(TO-DO LIST):
**A.** Say whether each statement agrees with the qspinlock patch thread, answering yes or no and quoting the deciding words of the thread: (i) The additional patch is dated April 27, 2018. (ii) The native clear_pending function differs from the PV version. (iii) The additional patch changes two files.
**B.** Update the qspinlock patch thread by rewriting everything from "The native clear_pending" down to "PV lock implementation.", putting "compilation" in place of "build".
**C.** Answer these questions from the qspinlock patch thread:
(i) What value does the removed PV clear_pending function write to lock->pending?
(ii) To what number does the x86 Kconfig appear to clamp NR_CPUS?
(iii) Who is named in the Reported-by line of the additional patch?

(SELECTED PASSAGE):
▼

There is another clear_pending() function after the "#else /*
_Q_PENDING_BITS == 8 */" line that need to be removed as well.

-Longman
Will Deacon April 27, 2018, 10:16 a.m. UTC | #4
Hi Waiman,

On Thu, Apr 26, 2018 at 04:16:30PM -0400, Waiman Long wrote:
> On 04/26/2018 06:34 AM, Will Deacon wrote:

> > diff --git a/kernel/locking/qspinlock_paravirt.h b/kernel/locking/qspinlock_paravirt.h

> > index 2711940429f5..2dbad2f25480 100644

> > --- a/kernel/locking/qspinlock_paravirt.h

> > +++ b/kernel/locking/qspinlock_paravirt.h

> > @@ -118,11 +118,6 @@ static __always_inline void set_pending(struct qspinlock *lock)

> >  	WRITE_ONCE(lock->pending, 1);

> >  }

> >  

> > -static __always_inline void clear_pending(struct qspinlock *lock)

> > -{

> > -	WRITE_ONCE(lock->pending, 0);

> > -}

> > -

> >  /*

> >   * The pending bit check in pv_queued_spin_steal_lock() isn't a memory

> >   * barrier. Therefore, an atomic cmpxchg_acquire() is used to acquire the

> 

> There is another clear_pending() function after the "#else /*

> _Q_PENDING_BITS == 8 */" line that need to be removed as well.


Bugger, sorry I missed that one. Is the >= 16K CPUs case supported elsewhere
in Linux? The x86 Kconfig appears to clamp NR_CPUS to 8192 iiuc.

Anyway, additional patch below. Ingo -- please can you apply this on top?

Thanks,

Will

--->8

From ef6aa51e47047fe1a57dfdbe2f45caf63fa95be4 Mon Sep 17 00:00:00 2001
From: Will Deacon <will.deacon@arm.com>

Date: Fri, 27 Apr 2018 10:40:13 +0100
Subject: [PATCH] locking/qspinlock: Remove duplicate clear_pending function
 from PV code

The native clear_pending function is identical to the PV version, so the
latter can simply be removed. This fixes the build for systems with >=
16K CPUs using the PV lock implementation.

Cc: Ingo Molnar <mingo@kernel.org>
Cc: Peter Zijlstra <peterz@infradead.org>
Reported-by: Waiman Long <longman@redhat.com>
Signed-off-by: Will Deacon <will.deacon@arm.com>

---
 kernel/locking/qspinlock_paravirt.h | 5 -----
 1 file changed, 5 deletions(-)

▲

(PROVIDED DATA):

▼

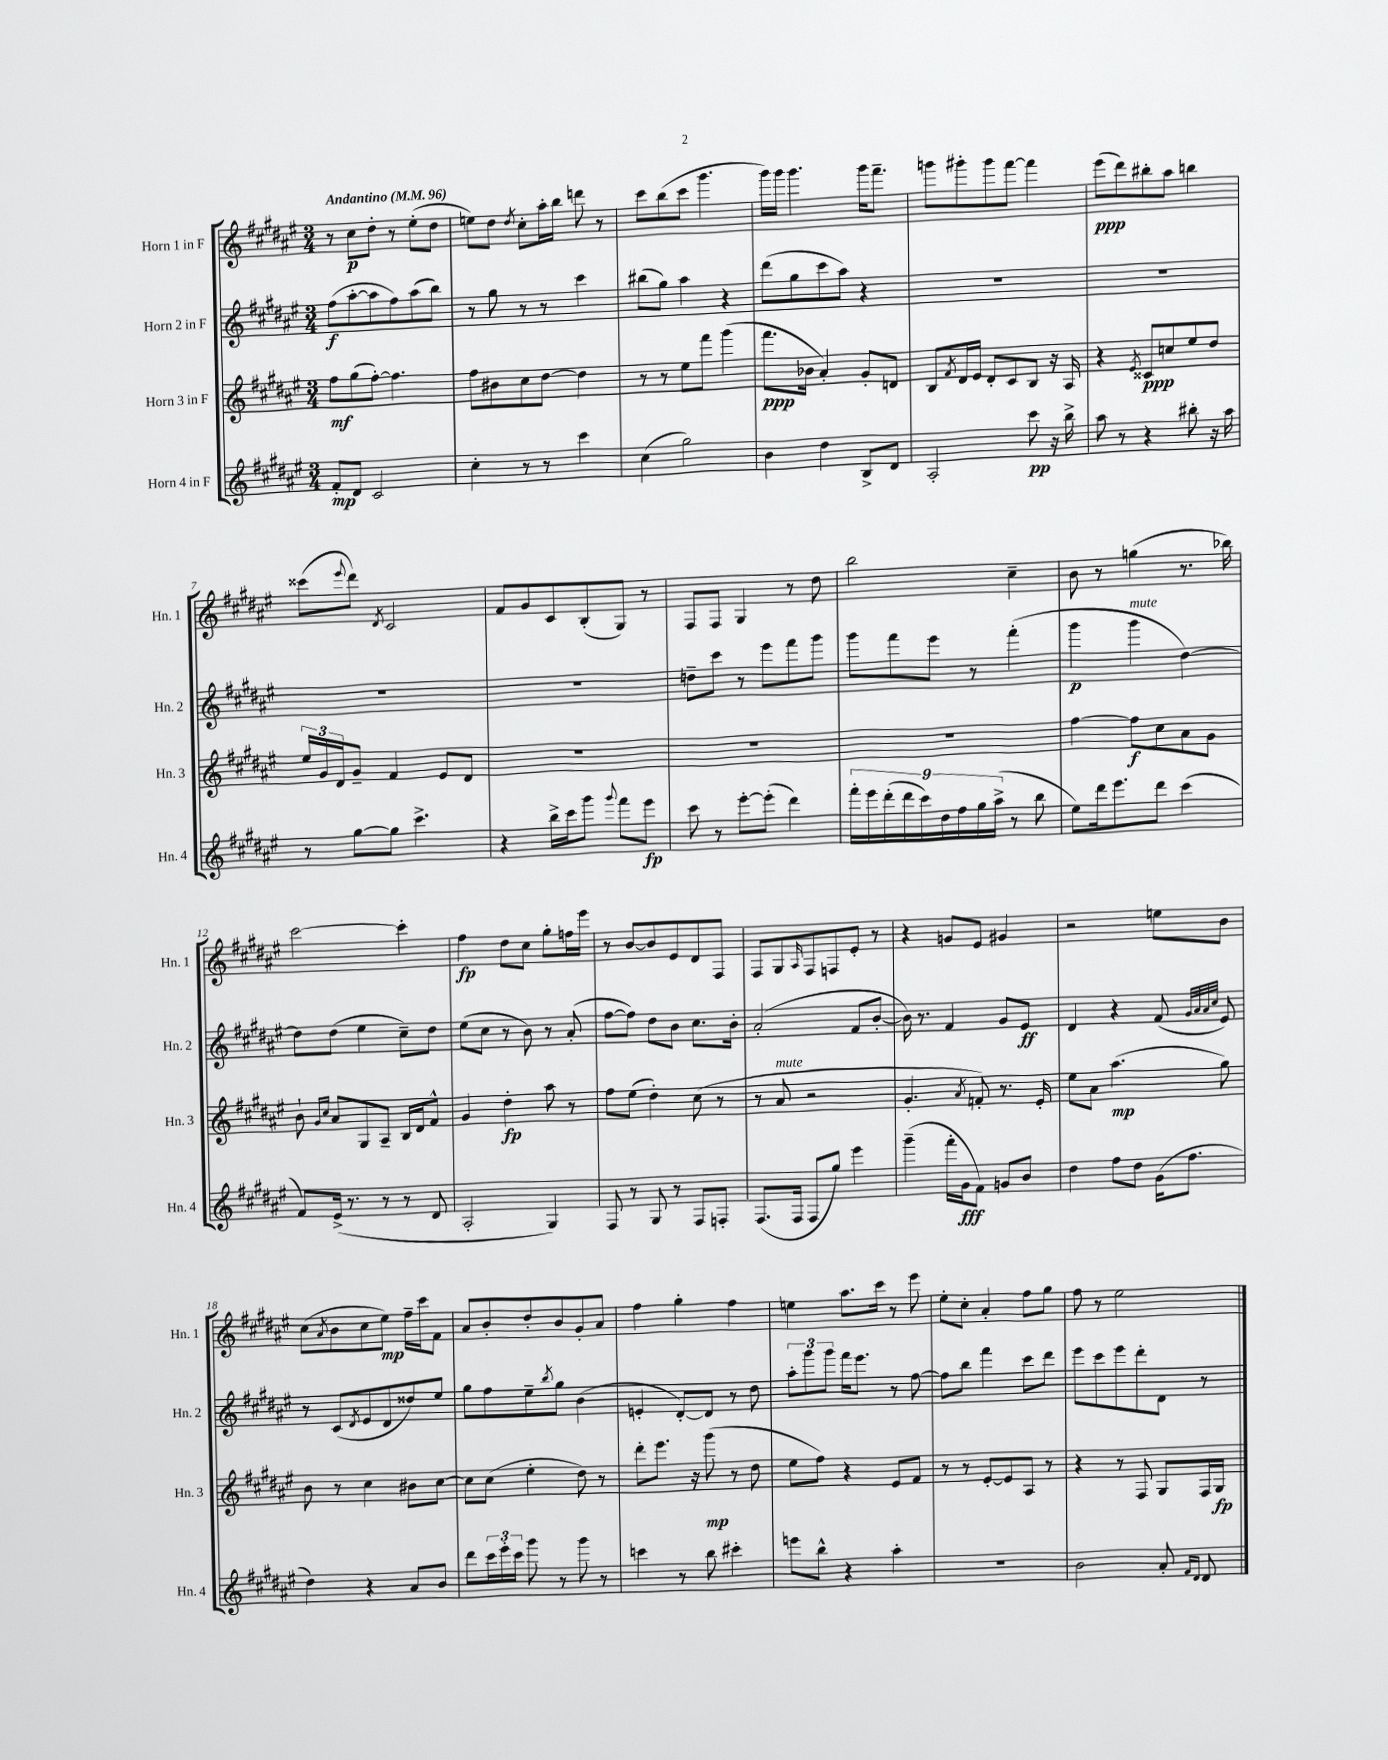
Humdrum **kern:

**kern	**kern	**kern	**kern
*staff4	*staff3	*staff2	*staff1
*clefG2	*clefG2	*clefG2	*clefG2
*k[f#c#g#d#a#e#]	*k[f#c#g#d#a#e#]	*k[f#c#g#d#a#e#]	*k[f#c#g#d#a#e#]
*M3/4	*M3/4	*M3/4	*M3/4
*MM96	*MM96	*MM96	*MM96
8f#'/L	8ff#\L	(8ff#\L	8r
8d#/J	(8gg#\	[8aa#'\	8cc#\L
2c#/	[8ff#'\J)	8aa#\]	8dd#'\J
.	4.ff#\]	8ff#\)	8r
.	.	(8aa#\	(8ee#'\L
.	.	8bb\J)	8dd#\J
=	=	=	=
4cc#'\	8ff#\L	8r	8ee\L)
.	8b#\	8gg#\	8dd#\J
.	.	.	8qdd#/
8r	8cc#\	8r	8cc#'\L
8r	[8dd#\J	8r	16aa#'\L
.	.	.	16bb\JJ
4ccc#\	4dd#\]	4ccc#\	8ddd\
.	.	.	8r
=	=	=	=
(4cc#\	8r	(8bb#\L	8ccc#\L
.	8r	8gg#\J)	(8bb\
2gg#\)	8ee#\L	4aa#\	8ccc#\J
.	8fff#\J	.	4.ggg#\
.	(4ggg#\	4r	.
=	=	=	=
4b\	8.fff#\L	(8ddd#\L	16ggg#\LL)
.	.	.	16ggg#\JJ
.	.	8gg#\	4.ggg#\
.	16b-\Jk	.	.
4dd#\	4a#'/)	8ccc#\	.
.	.	8aa#\J)	.
8B^/L	8g#'/L	4r	16ggg#\LK
.	.	.	8.fff#~\J
8d#/J	8d/J	.	.
=	=	=	=
2A#'/	8B/L	2.r	8ggg\L
.	8qf#/	.	.
.	16d#/L	.	8ggg#'\
.	16e#/JJ	.	.
.	8d#'/L	.	8ggg#\
.	8c#/	.	[8fff#\J
8ccc#\	8B/J	.	4fff#\]
16r	16r	.	.
16bb^\	16A#/	.	.
=	=	=	=
8aa#\	4r	2.r	(8eee#\L
8r	.	.	8ddd#\)
.	8qe#/	.	.
4r	8c##/L	.	8bb#'\
.	8cc/	.	8aa#\J
8bb#'\	8ee#/	.	4bb\
16r	8dd#/J	.	.
16aa#\	.	.	.
=	=	=	=
8r	24ee#/LL	2.r	(8ccc##\L
.	24g#/	.	.
.	24d#/J	.	.
.	.	.	8qqeee#/
[8gg#\L	8g#~/J	.	8ddd#\J)
.	.	.	8qd#/
8gg#\]J	4f#/	.	2c#/
4.ccc#^\	.	.	.
.	8e#/L	.	.
.	8d#/J	.	.
=	=	=	=
4r	2.r	2.r	8f#/L
.	.	.	8g#/
16bb^\LL	.	.	8c#/
16ccc#\J	.	.	.
8ggg#\J	.	.	(8B'/
8qqggg#/	.	.	.
8fff#\L	.	.	8G#/J)
8eee#\J	.	.	8r
=	=	=	=
8ccc#\	2.r	8dd~\L	8F#/L
8r	.	8ccc#\J	8F#/J
[8eee#'\L	.	8r	4G#/
(8eee#'\]J	.	8eee#\L	.
4ddd#\)	.	8fff#\	8r
.	.	8ggg#\J	8dd#\
=	=	=	=
18fff#'\LL	2.r	8ggg#\L	2bb\
18eee#\	.	.	.
(18ddd#'\	.	.	.
.	.	8fff#\	.
18ddd#\	.	.	.
18ccc#\)	.	.	.
.	.	8eee#\J	.
18dd#\	.	.	.
18ff#\	.	.	.
.	.	8r	.
18gg#\	.	.	.
(18aa#^\JJ	.	.	.
8r	.	(4fff#'\	4cc#~\
8bb\	.	.	.
=	=	=	=
8ee#\L)	[4ff#\	4ggg#\	8b\
16ddd#\k	.	.	8r
8.eee#\	.	.	.
.	8ff#\]L	4ggg#\	(4gg\
8ddd#\J	8cc#\	.	.
(4ccc#\	8a#\	[4dd#\)	8.r
.	8g#\J	.	.
.	.	.	16bb-\)
=	=	=	=
8f#/L)	8b`\	8dd#\]L	[2ccc#\
.	16qqg#/LL	.	.
.	16qqcc#/JJ	.	.
(16e#^/Jk	8a#/L	(8dd#\J	.
8.r	.	.	.
.	8G#/	4ee#\	.
8r	8A#~/J	.	.
8r	16B/LL	8cc#~\L)	4ccc#'\]
.	16d#/J	.	.
8d#/	8f#^^/J	8dd#\J	.
=	=	=	=
2A#'/	4g#/	(8ee#\L	4ff#\
.	.	8cc#\J	.
.	4dd#'\	8r	8dd#\L
.	.	8b\)	8cc#\J
4G#/)	8aa#\	8r	8gg#'\L
.	8r	(8a#'/	16ff\L
.	.	.	16eee#\JJ
=	=	=	=
8F#/	8ff#\L	[8ff#\L	8r
8r	(8ee#\J	8ff#\]J)	[8b/L
8G#/	4dd#'\)	8dd#\L	8b/]
8r	.	8b\J	8e#/
8F#/L	(8cc#\	8.cc#\L	8d#/
8F'/J	8r	.	8F#/J
.	.	16b'\Jk	.
=	=	=	=
(8.F#/L	8r	(2a#'/	8F#/L
.	8a#/	.	8G#/
16F#/Jk	.	.	.
.	.	.	16qqA#/
8F#/L	2r	.	8F#/
8gg#/J)	.	.	8F/
4eee#\	.	8f#/L	8e#'/J
.	.	[8b'/J	8r
=	=	=	=
(4ggg#~\	4.g#'/	16b\])	4r
.	.	8.r	.
16fff#'\LL	.	4f#/	8g/L
16g#\J	.	.	.
.	8qa#/	.	.
8f#\J)	8f'/)	.	8e#/J
8g/L	8.r	8g#/L	4g#/
8b/J	.	8e#/J	.
.	16e#'/	.	.
=	=	=	=
4dd#\	8ee#\L	4d#/	2r
.	8a#\J	.	.
8ff#\L	(4.aa#\	4r	.
8dd#\J	.	.	.
(16g#\LK	.	(8f#/	8ee\L
8.ff#\J	.	.	.
.	.	32qqg#/LLL	.
.	.	32qqa#/	.
.	.	32qqa#/	.
.	.	32qqcc#/JJJ	.
.	8gg#\)	8e#/)	8b\J
=	=	=	=
4dd#\)	8b\	8r	(8cc#\L
.	.	.	8qa#/
.	8r	(8c#/L	8b\
.	.	8qd#/	.
4r	4cc#\	8e#/	8cc#\
.	.	8d#/	8ee#\J)
8a#/L	8b#\L	8dd##/)	16ff#~\LL
.	.	.	16ccc#\J
8b/J	[8cc#\J	8ee#/J	8f#\J
=	=	=	=
8ddd#\L	8cc#\]L	8gg#\L	8a#/L
24ccc#\L	(8cc#\J	8ff#\	8b'/
24eee#'\	.	.	.
24ccc#\JJ	.	.	.
8ggg#\	4ee#'\	8ee#~\	8dd#'/
.	.	8qbb/	.
8r	.	8gg#\J	8b/
8ggg#\	8dd#\)	(4b\	8g#'/
8r	8r	.	8a#/J
=	=	=	=
4ccc\	8ddd#'\L	4e'/	4ff#\
.	8.eee#\J	.	.
8r	.	[8d#'/L)	4gg#'\
.	16r	.	.
8bb\	(8ggg#\	8d#/]J	.
4ccc#'\	8r	8r	4ff#\
.	8dd#\	8dd#\	.
=	=	=	=
8eee\L	8ee#\L	12aa#'\L	4ee\
.	.	12ggg#\	.
8bb^^\J	8ff#\J)	.	.
.	.	12ggg#\J	.
4r	4r	16fff#\LK	8.aa#\L
.	.	8.eee#\J	.
.	.	.	16ccc#\Jk
4aa#'\	8e#/L	8r	8r
.	8f#/J	[8ff#\	8eee#\
=	=	=	=
2.r	8r	8ff#\]L	8ee#'\L
.	8r	8bb\J	8cc#'\J
.	[8e#'/L	4fff#\	4a#'/
.	8e#/]	.	.
.	8A#/J	8ccc#\L	8ff#\L
.	8r	8ddd#\J	8gg#\J
=	=	=	=
2b\	4r	8eee#\L	8ff#\
.	.	8ccc#\	8r
.	8r	8eee#\	2ee#\
.	8F#/	8ddd#'\	.
8a#'/	8G#/L	8d#\J	.
16qqf#/LL	.	.	.
16qqd#/JJ	.	.	.
8d#/	16F#/L	8r	.
.	16G#/JJ	.	.
==	==	==	==
*-	*-	*-	*-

▲

(SOLUTIONS TO EACH TASK):
**A.**
(i) Yes: "Date: Fri, 27 Apr 2018 10:40:13 +0100"
(ii) No: "The native clear_pending function is identical to the PV version"
(iii) No: "1 file changed, 5 deletions(-)"

**B.**
The native clear_pending function is identical to the PV version, so the
latter can simply be removed. This fixes the compilation for systems with >=
16K CPUs using the PV lock implementation.

**C.**
(i) 0
(ii) 8192
(iii) Waiman Long